Passage provided -

◇ ◇ ◇ ◇

Can You Win at “Rock, Paper, Scissors, Lizard, Spock”?

Three friends play a single round of Rock, Paper, Scissors, Lizard, Spock, the five-way version in which each gesture beats exactly two of the others and loses to the other two. All three reveal at once, choosing their gesture uniformly at random and independently. What is the probability that one player is immediately victorious, beating both of the others?

The Fiddler, Zach Wissner-Gross, September 27, 2024(original post)

Solution

Fix one player. Whatever gesture they throw beats exactly two of the five gestures, so each of the other two players, choosing independently and uniformly, is beaten with probability $\tfrac25$. This player beats both with probability $\left(\tfrac25\right)^2=\tfrac{4}{25}$, whatever they chose. These three “player $X$ beats both others” events cannot overlap: if $A$ beats $B$, then $B$ has lost and cannot be a sole victor. Being mutually exclusive, their probabilities add, so some player is the sole winner with probability $$3\cdot\frac{4}{25}= \boxed{\tfrac{12}{25}}=48\%.$$ The other $52\%$ of rounds end with no clean winner: a three-way cycle, or a repeated gesture that leaves someone unbeaten.

◇ ◇ ◇ ◇

Given data -
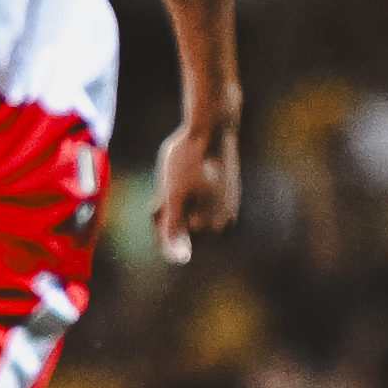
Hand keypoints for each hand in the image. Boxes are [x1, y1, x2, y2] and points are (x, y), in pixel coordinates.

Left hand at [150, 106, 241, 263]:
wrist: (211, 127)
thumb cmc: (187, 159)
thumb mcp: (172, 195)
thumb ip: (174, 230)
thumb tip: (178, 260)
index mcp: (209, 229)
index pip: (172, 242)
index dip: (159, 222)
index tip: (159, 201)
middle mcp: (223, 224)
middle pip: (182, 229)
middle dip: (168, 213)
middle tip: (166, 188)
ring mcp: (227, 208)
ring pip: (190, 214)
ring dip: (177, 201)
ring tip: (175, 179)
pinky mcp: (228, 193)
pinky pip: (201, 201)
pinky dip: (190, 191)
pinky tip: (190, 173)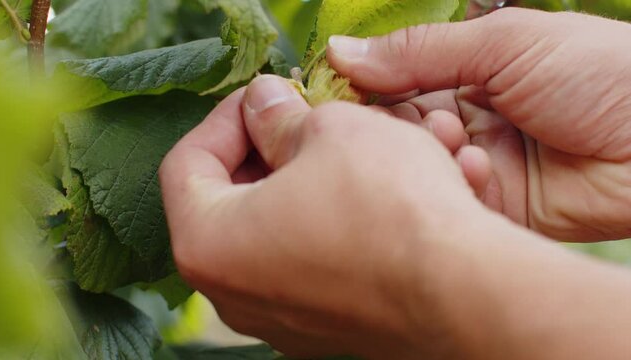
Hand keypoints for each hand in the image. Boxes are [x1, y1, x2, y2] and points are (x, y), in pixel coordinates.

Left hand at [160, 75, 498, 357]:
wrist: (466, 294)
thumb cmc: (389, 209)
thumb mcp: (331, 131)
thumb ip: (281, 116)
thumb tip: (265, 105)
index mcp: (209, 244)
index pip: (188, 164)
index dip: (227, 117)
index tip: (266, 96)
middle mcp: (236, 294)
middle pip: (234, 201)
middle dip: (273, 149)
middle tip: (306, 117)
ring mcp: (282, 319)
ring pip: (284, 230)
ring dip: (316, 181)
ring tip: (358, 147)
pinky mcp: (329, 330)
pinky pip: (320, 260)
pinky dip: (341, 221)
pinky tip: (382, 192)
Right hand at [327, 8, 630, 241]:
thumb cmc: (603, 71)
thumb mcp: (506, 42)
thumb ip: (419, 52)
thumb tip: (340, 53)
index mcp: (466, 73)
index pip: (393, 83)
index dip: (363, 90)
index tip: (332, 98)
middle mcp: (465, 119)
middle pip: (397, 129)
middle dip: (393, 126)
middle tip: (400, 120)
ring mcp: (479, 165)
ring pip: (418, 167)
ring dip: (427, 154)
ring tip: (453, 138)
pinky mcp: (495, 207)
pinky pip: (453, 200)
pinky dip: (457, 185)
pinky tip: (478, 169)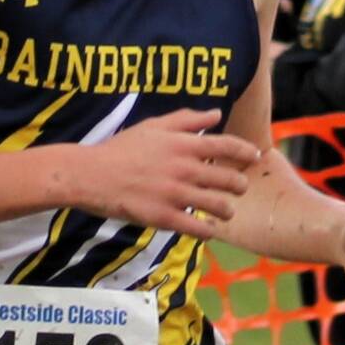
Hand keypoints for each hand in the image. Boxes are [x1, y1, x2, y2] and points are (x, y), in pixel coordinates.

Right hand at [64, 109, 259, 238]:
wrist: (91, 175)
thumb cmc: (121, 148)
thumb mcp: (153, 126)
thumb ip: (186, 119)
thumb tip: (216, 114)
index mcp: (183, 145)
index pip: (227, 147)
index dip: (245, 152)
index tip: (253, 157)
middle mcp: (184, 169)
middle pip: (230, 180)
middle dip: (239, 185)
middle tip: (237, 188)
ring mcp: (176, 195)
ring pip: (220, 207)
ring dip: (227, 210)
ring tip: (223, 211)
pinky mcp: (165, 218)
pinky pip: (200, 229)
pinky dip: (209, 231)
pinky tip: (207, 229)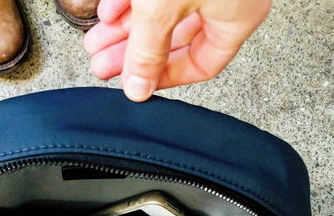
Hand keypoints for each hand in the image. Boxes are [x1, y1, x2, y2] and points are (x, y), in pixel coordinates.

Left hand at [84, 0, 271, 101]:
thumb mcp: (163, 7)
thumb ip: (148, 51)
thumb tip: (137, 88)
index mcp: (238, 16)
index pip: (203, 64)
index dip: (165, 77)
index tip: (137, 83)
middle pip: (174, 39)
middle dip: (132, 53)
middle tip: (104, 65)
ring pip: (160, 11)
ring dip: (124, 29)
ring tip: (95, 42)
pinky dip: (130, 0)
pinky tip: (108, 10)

◇ ◇ ◇ ◇

Problem - Continue the solution to the Rock, Paper, Scissors, Lizard, Spock probability puzzle, beginning after its final sentence.

Result of this task -
The computation

With only $5^3=125$ outcomes, enumerate them all and count those with exactly one player beating both others.

from fractions import Fraction as F
beats = {0: {2, 3}, 1: {3, 4}, 2: {4, 0}, 3: {0, 1}, 4: {1, 2}}   # each beats two
def sole_victor(a, b, c):
    wins = [(b in beats[a]) and (c in beats[a]),
            (a in beats[b]) and (c in beats[b]),
            (a in beats[c]) and (b in beats[c])]
    return sum(wins) == 1
n = sum(sole_victor(a, b, c) for a in range(5) for b in range(5) for c in range(5))
print(F(n, 125))                                  # 12/25

Extra Credit

The classic one-line description, “Scissors cuts Paper, Paper covers Rock, $\dots$, and Rock crushes Scissors,” strings the ten “beats” into a single chain of eleven gesture-mentions. Including that one, how many such chains describe the rules?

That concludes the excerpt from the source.